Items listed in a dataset
++++
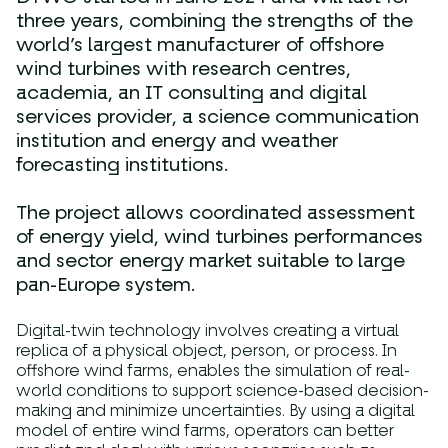
three years, combining the strengths of the
world’s largest manufacturer of offshore
wind turbines with research centres,
academia, an IT consulting and digital
services provider, a science communication
institution and energy and weather
forecasting institutions.
The project allows coordinated assessment
of energy yield, wind turbines performances
and sector energy market suitable to large
pan-Europe system.
Digital-twin technology involves creating a virtual
replica of a physical object, person, or process. In
offshore wind farms, enables the simulation of real-
world conditions to support science-based decision-
making and minimize uncertainties. By using a digital
model of entire wind farms, operators can better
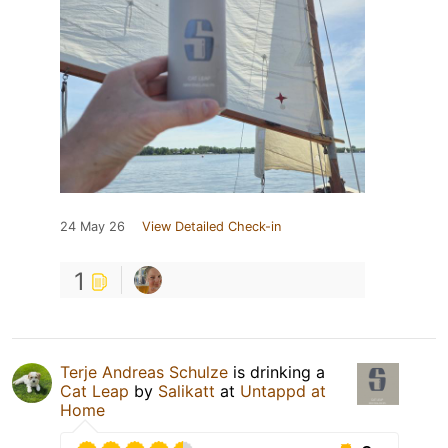
24 May 26
View Detailed Check-in
1
Terje Andreas Schulze
is drinking a
Cat Leap
by
Salikatt
at
Untappd at
Home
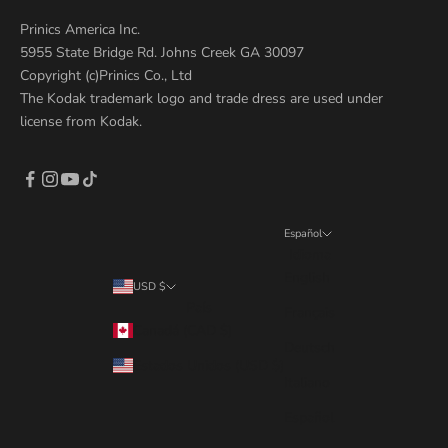
Prinics America Inc.
5955 State Bridge Rd. Johns Creek GA 30097
Copyright (c)Prinics Co., Ltd
The Kodak trademark logo and trade dress are used under
license from Kodak.
Español
Idioma
English
USD $
País
Français
Canadá (CAD $)
Deutsch
Estados Unidos (USD $)
Italiano
Español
++++
* **Instructions to follow**: All that is needed is how many lines of the data contain "science", stated as a number.

* **Result for this task**: 2